A estrutura do livro convida precisamente a uma leitura rápida, mas complexa, onde o suspense está presente como um moto contínuo. Ou mais do que isso, como veremos. As histórias jamais se cruzam. Não há nenhum ponto de contacto entre estas personagens. Diegeticamente falando, pois em termos de composição visual, existem momentos em que as três linhas convivem na superfície das páginas, sobretudo no início e no fim das acções, procurando criar “ecos” simbólicos entre elas. Ou uma frase de uma personagem é dita e continuada sob a forma de legenda na “linha” visual da história de outra. Mas em termos de encontro das personagens, isso jamais sucede.

Uma cena inicial faz-nos atravessar o sistema solar até “aterrarmos” no sopé do Fuji, acompanhando uma pétala rosa, que cai ao pé de Yoshi. Depois veremos outras pétalas, caindo na mesa de cabeceira da mulher albina, e na boca de Ray, que está a dormir no carro, num deserto em L.A. No “fim” das histórias, veremos as pétalas evolando-se novamente em direcção ao espaço sideral. O acompanhamento de cada história, então, é feito de forma intermitente, criando um ritmo incessante de (três) acções paralelas. Estas são quase sempre, por princípio estrutural, apresentadas em cada duas páginas em spread, em que o autor experimenta todas as soluções, de vinhetas horizontais a verticais, a outras combinações. Nenhum dos segmentos ultrapassa o máximo das 6 páginas seguidas, mas a esmagadora maioria delas fica-se pelas 2, o que leva a “saltos” entre as linha narrativas bem rápidos, e incutindo uma certa urgência e velocidade à medida que lemos o livro. Dessa forma, portanto, é como se cada pequeno cliffhanger (em cada segmento) fosse um som percutido na malha inteira do livro, aumentando essa ideia de suspense.

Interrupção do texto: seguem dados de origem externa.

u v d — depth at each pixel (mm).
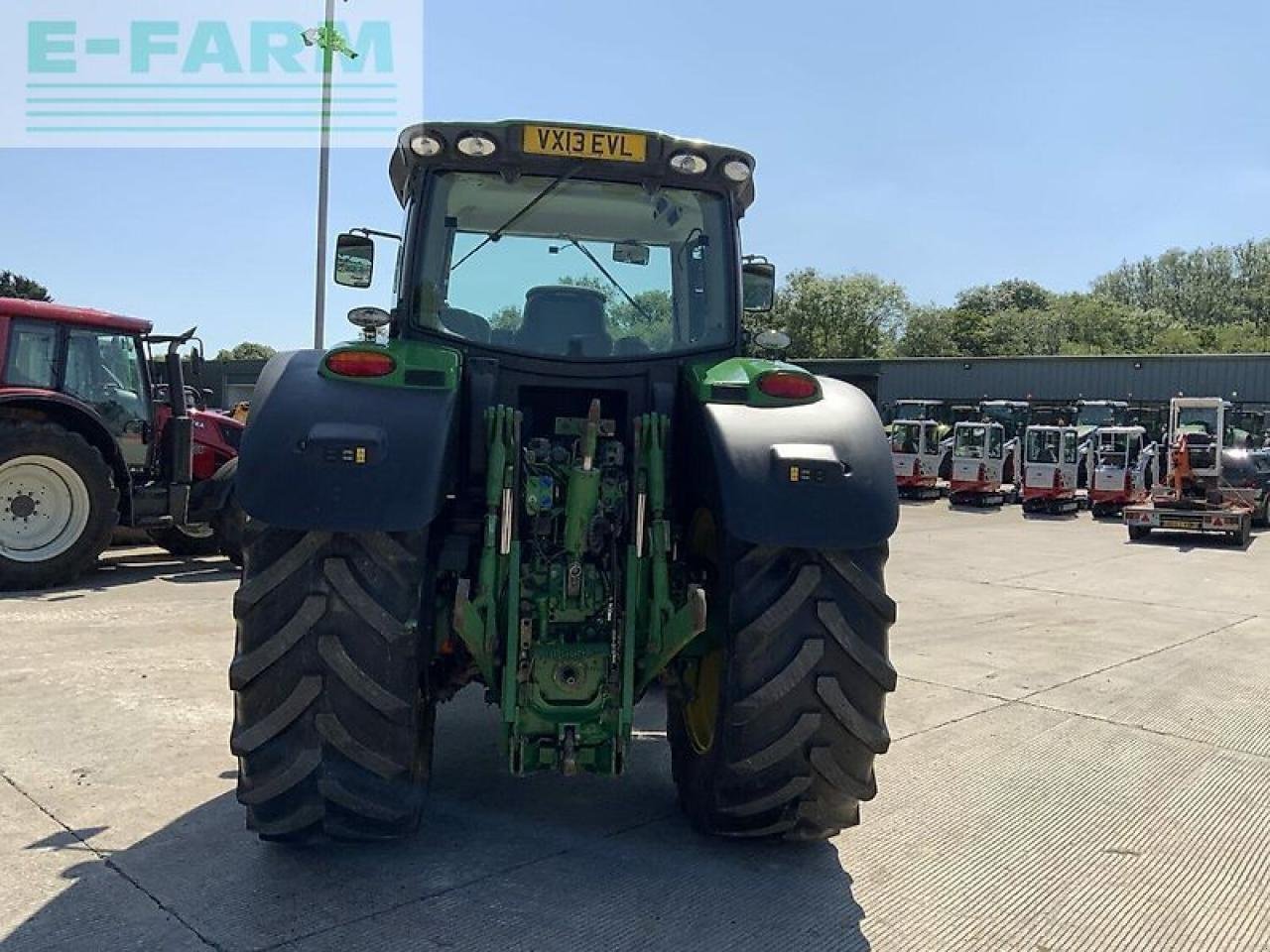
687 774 3607
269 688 2920
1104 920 3102
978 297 81562
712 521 3436
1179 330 66062
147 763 4137
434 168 3756
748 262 4605
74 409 8469
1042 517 21516
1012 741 4961
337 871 3189
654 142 3707
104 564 9711
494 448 3234
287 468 2887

Do ponto de vista da produção, é muito possível que Culbard tenha construído este seu projecto a partir de fragmentos textuais que desejaria empregar, fragmentos os quais podem ser identificados como pertencentes a vários géneros familiares. Afinal de contas, encontraremos aqui uma dimensão mágica e fantástica algo próxima do que experimentara nas suas adaptações de Lovecraft. Haja a presença de “monstros” ou não (no caso da “linha” de Yoshi há mesmo algumas criaturas que estão próximas da indecibilidade biológica típica de Lovecraft), o afecto do horror está presente em muitos dos breves episódios das personagens. Mas no caso de Ray há ainda elementos típicos da novela policial ou do thriller, com identidades erróneas, súbitas revelações, e mistérios. E no das duas mulheres jovens, há sem dúvida uma subtil homenagem a todo um historial de romances de amor urbanos, em que as personagens, ao se apaixonarem, atravessam os espaços totalmente “alheias” do resto do mundo, como se este desaparecesse...

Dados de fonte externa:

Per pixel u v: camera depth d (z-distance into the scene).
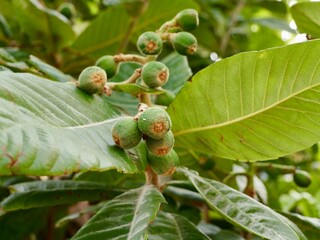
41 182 0.37
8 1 0.55
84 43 0.52
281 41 0.72
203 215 0.48
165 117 0.24
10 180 0.47
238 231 0.47
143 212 0.27
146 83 0.30
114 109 0.29
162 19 0.53
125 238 0.26
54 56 0.52
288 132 0.30
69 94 0.27
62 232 0.54
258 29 0.72
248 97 0.29
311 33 0.39
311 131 0.29
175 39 0.34
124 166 0.24
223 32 0.66
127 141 0.25
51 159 0.20
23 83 0.24
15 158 0.18
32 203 0.36
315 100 0.28
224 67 0.29
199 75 0.29
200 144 0.33
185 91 0.30
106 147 0.24
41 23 0.49
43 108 0.24
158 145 0.25
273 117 0.29
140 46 0.32
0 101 0.21
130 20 0.52
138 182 0.44
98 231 0.27
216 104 0.30
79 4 0.63
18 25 0.54
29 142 0.20
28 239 0.56
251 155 0.32
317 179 0.61
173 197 0.42
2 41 0.53
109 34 0.52
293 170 0.44
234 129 0.31
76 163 0.21
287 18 0.69
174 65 0.41
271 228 0.27
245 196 0.30
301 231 0.33
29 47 0.52
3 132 0.19
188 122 0.31
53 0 0.60
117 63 0.33
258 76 0.28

Em termos visuais, não há muito que queiramos acrescentar face ao que foi dito já no livro anterior. Talvez importe dizer que o desenho das figuras se encontra aqui ainda mais simplificado, os objectos e espaços reduzidos a breves linhas, como se uma estenografia se tratasse (“isto é um carro”, “esta é uma cozinha”, etc.), recordando algumas das formas de “apagamento” de pormenores que um Steve Yeowell também cumpre nalguns dos seus trabalhos. Há por vezes posições perras, ou expressões menos claras, mas tudo é feito no interior de uma economia, digamos assim, que deseja uma maior celeridade na combinação das personagens, e no avanço dos acontecimentos.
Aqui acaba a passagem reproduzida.